RECOMMENDATIONS SUMMARY
The Government has got to "Start
Listening" and be "Tough on CrimeTough on the
Causes of Crime".
Ensure the Treasury provides sufficient
resources to employ additional Inspectors enabling HSE to provide
the crucial support and expert assistance to the Police in Corporate
Manslaughter investigations.
The Government must redress the balance
of power in favour of victims as currently Industry and the CBI
has far too much influence on the government and the HSC.
Government must ensure that any exemptions
for the Crown do not mean that the existing immunity is removed
only to be replaced by others.
Where a worker is killed outside
the UK because of the failure of a UK based company to undertake
suitable and sufficient risk assessments the company should be
able to be prosecuted in the UK for the new corporate manslaughter
offence.
Fines should be significantly increased
for Corporate Manslaughter convictions and the "draft bill"
should be amended to specifically require this. Consideration
should also be given to fines pegged to the profits or turnover
of a company or organisation. E.g. 10% of company profits for
a three year period. Directors of convicted companies should suffer
automatic disqualification. Probation Orders against organisations
should be included within a range of penalties. The Courts should
award punitive damages to victims families.

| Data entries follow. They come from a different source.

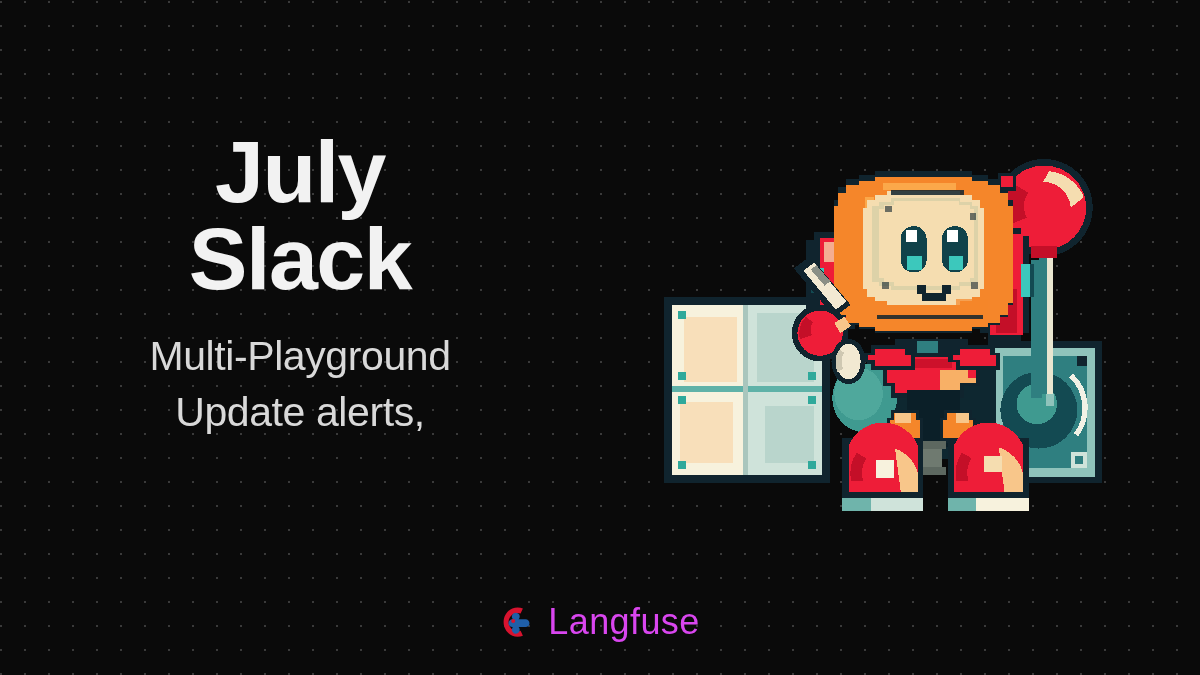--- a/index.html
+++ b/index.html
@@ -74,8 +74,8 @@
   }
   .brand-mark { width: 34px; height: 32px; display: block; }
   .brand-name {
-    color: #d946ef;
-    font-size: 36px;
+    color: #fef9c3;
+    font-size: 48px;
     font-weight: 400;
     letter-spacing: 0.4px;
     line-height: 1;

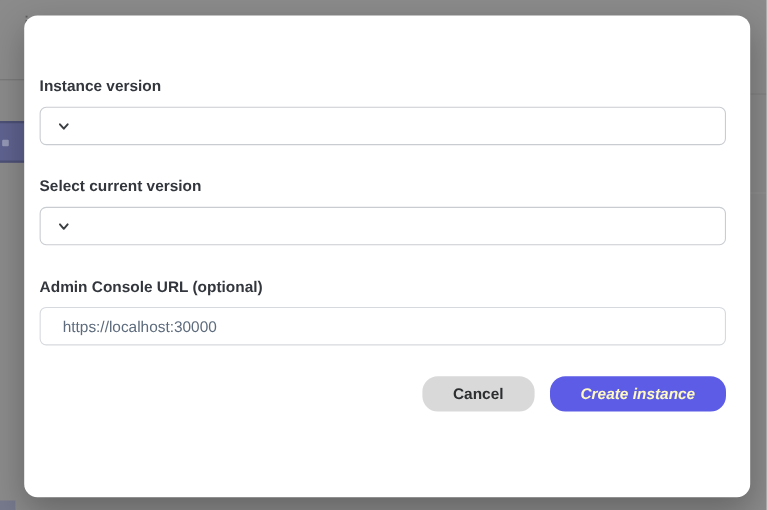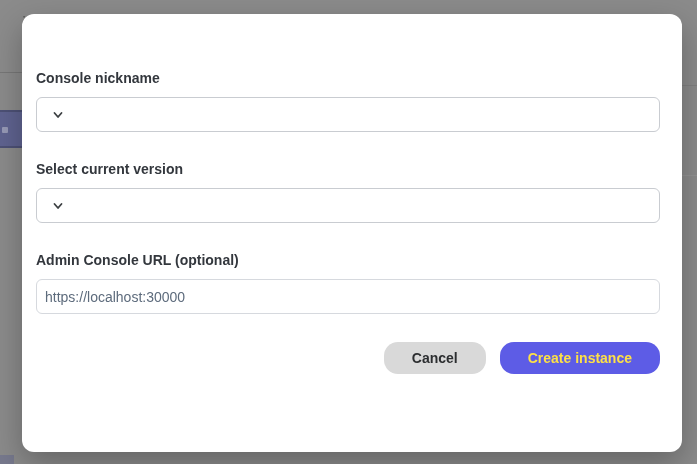--- a/index.html
+++ b/index.html
@@ -113,7 +113,7 @@
 
   <div class="modal-form">
 
-    <label class="field-label">Console nickname</label>
+    <label class="field-label">Instance version</label>
     <div class="select-box" role="combobox">
       <span class="chevron">
         <svg width="14" height="14" viewBox="0 0 14 14">

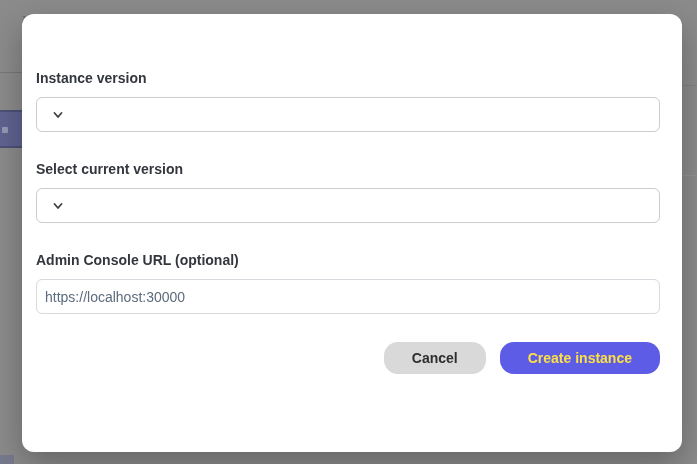--- a/index.html
+++ b/index.html
@@ -76,7 +76,7 @@
   .text-input {
     display: block; width: 100%; height: 35px;
     border: 1px solid #d6d9de; border-radius: 6px;
-    padding: 0 8px;
+    padding: 0 20px;
     font-family: "Liberation Sans", sans-serif;
     font-size: 14px; color: #2e3338;
     outline: none;

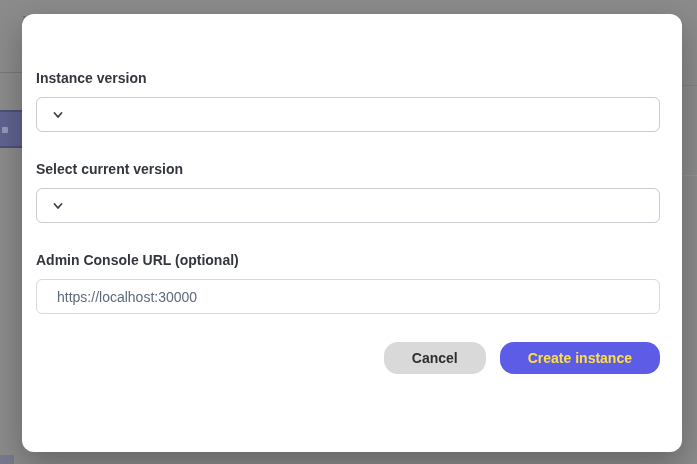--- a/index.html
+++ b/index.html
@@ -94,7 +94,7 @@
     padding: 0 28px; cursor: pointer;
   }
   .btn-cancel { background: #d9d9d9; color: #2c2e30; }
-  .btn-submit { background: #5d5ce6; color: #fde047; }
+  .btn-submit { background: #5d5ce6; color: #fef9c3; font-style: italic; }
 </style>
 </head>
 <body>

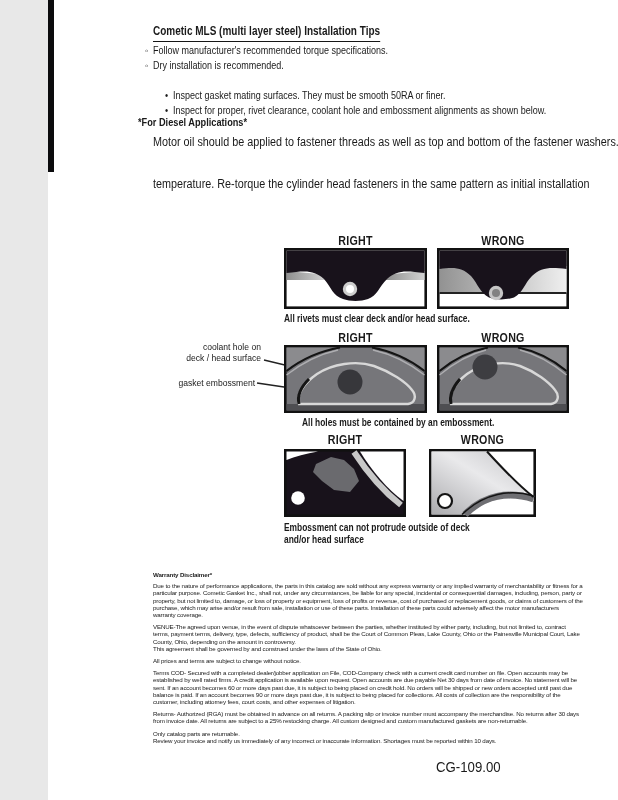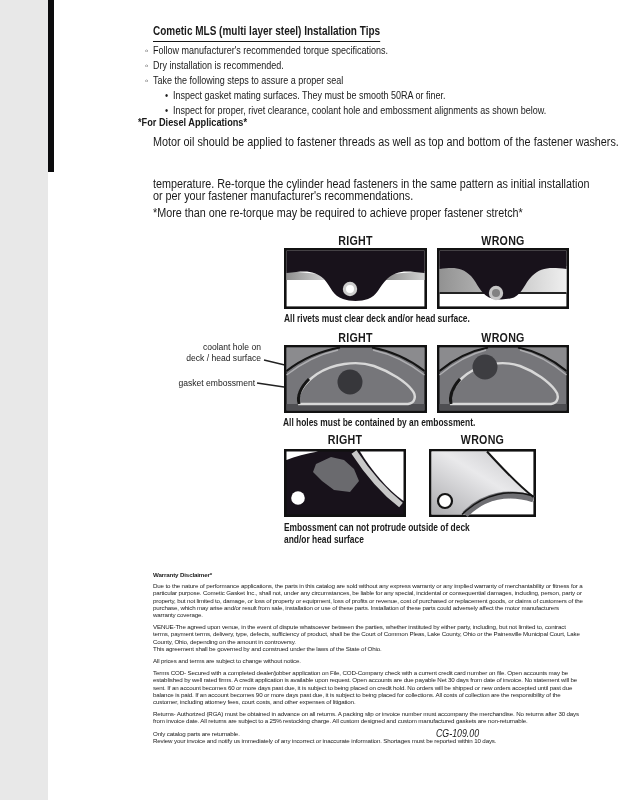--- a/index.html
+++ b/index.html
@@ -55,9 +55,6 @@
   </div>
   <div class="abs bullet-line nw" style="top:60px">
     <span class="cx90"><span class="mk">◦</span><span>Dry installation is recommended.</span></span>
-  </div>
-  <div class="abs bullet-line nw" style="top:75px">
-    <span class="cx90"><span class="mk">◦</span><span>Take the following steps to assure a proper seal</span></span>
   </div>
   <div class="abs bullet-line sub nw" style="top:90px">
     <span class="cx90"><span class="mk">•</span><span>Inspect gasket mating surfaces.  They must be smooth 50RA or finer.</span></span>

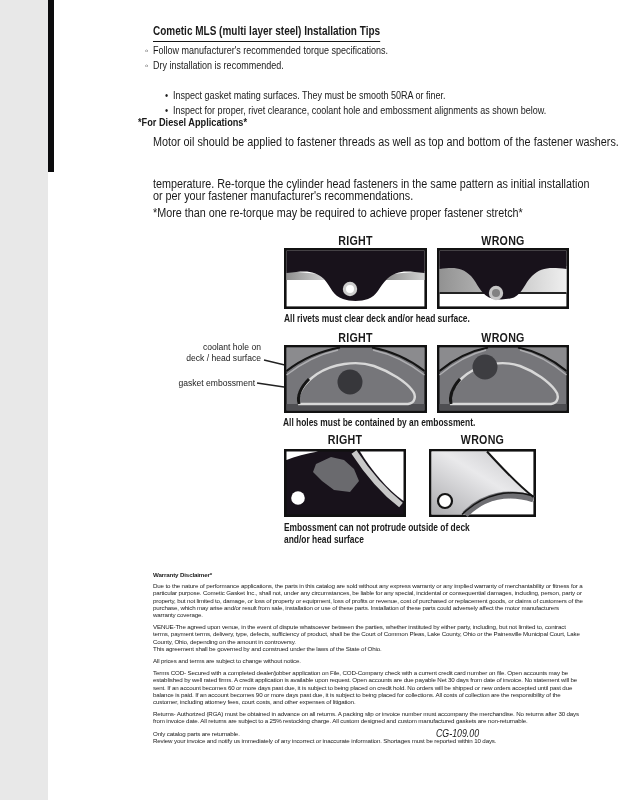--- a/index.html
+++ b/index.html
@@ -68,7 +68,6 @@
   </div>
   <div class="abs bodyline nw" style="top:136px"><span class="cx90">Motor oil should be applied to fastener threads as well as top and bottom of the fastener washers.</span></div>
   <div class="abs bodyline nw" style="top:178px"><span class="cx90">temperature. Re-torque the cylinder head fasteners in the same pattern as initial installation</span></div>
-  <div class="abs bodyline nw" style="top:190px"><span class="cx90">or per your fastener manufacturer's recommendations.</span></div>
   <div class="abs bodyline nw" style="top:207px"><span class="cx90">*More than one re-torque may be required to achieve proper fastener stretch*</span></div>
 
   <div class="abs rw-label" style="left:236px;top:233px;width:143px">RIGHT</div>

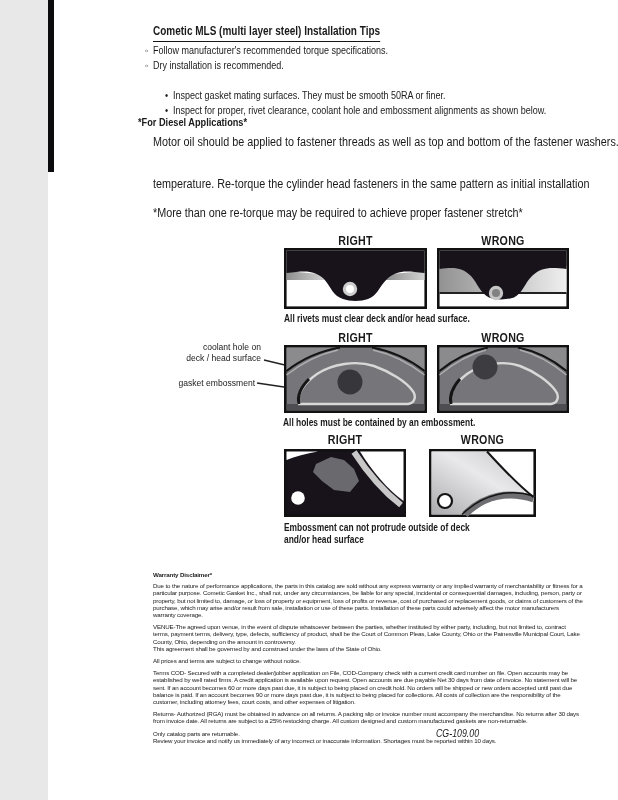--- a/index.html
+++ b/index.html
@@ -68,7 +68,6 @@
   </div>
   <div class="abs bodyline nw" style="top:136px"><span class="cx90">Motor oil should be applied to fastener threads as well as top and bottom of the fastener washers.</span></div>
   <div class="abs bodyline nw" style="top:178px"><span class="cx90">temperature. Re-torque the cylinder head fasteners in the same pattern as initial installation</span></div>
-  <div class="abs bodyline nw" style="top:207px"><span class="cx90">*More than one re-torque may be required to achieve proper fastener stretch*</span></div>
 
   <div class="abs rw-label" style="left:236px;top:233px;width:143px">RIGHT</div>
   <div class="abs rw-label" style="left:389px;top:233px;width:132px">WRONG</div>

The new legislation should also provide
an offence covering serious injuries on a similar basis to the
new Canadian law which applies to all offences, manslaughter and
injury.
The definition of "senior management"
as used in the Home Office proposals is confusing, too restrictive
and the focus on senior managers is too narrow. The Draft Bill
must be amended so that work-related fatalities caused by failures
at every level of managementnot just at senior levelare
admissible for use in the consideration of corporate liability
for manslaughter.
The only way in which the "gross
breach" test can be made to work is if it is complemented
by the introduction of legally binding health and safety duties
for company directors and their Crown body equivalents.
The "profit from failure"
test must be removed because this test opens up a potential legal
loophole for negligent organisations and evidence would be extremely
difficult to obtain.
It is vitally important that the
Government acts to introduce new positive statutory health and
safety responsibilities on Directors and Senior Managers as part
of or alongside this legislation.
Government should announce the timetable
and set up the Parliamentary Scrutiny Committee to consider the
"draft bill" and submissions without further delay.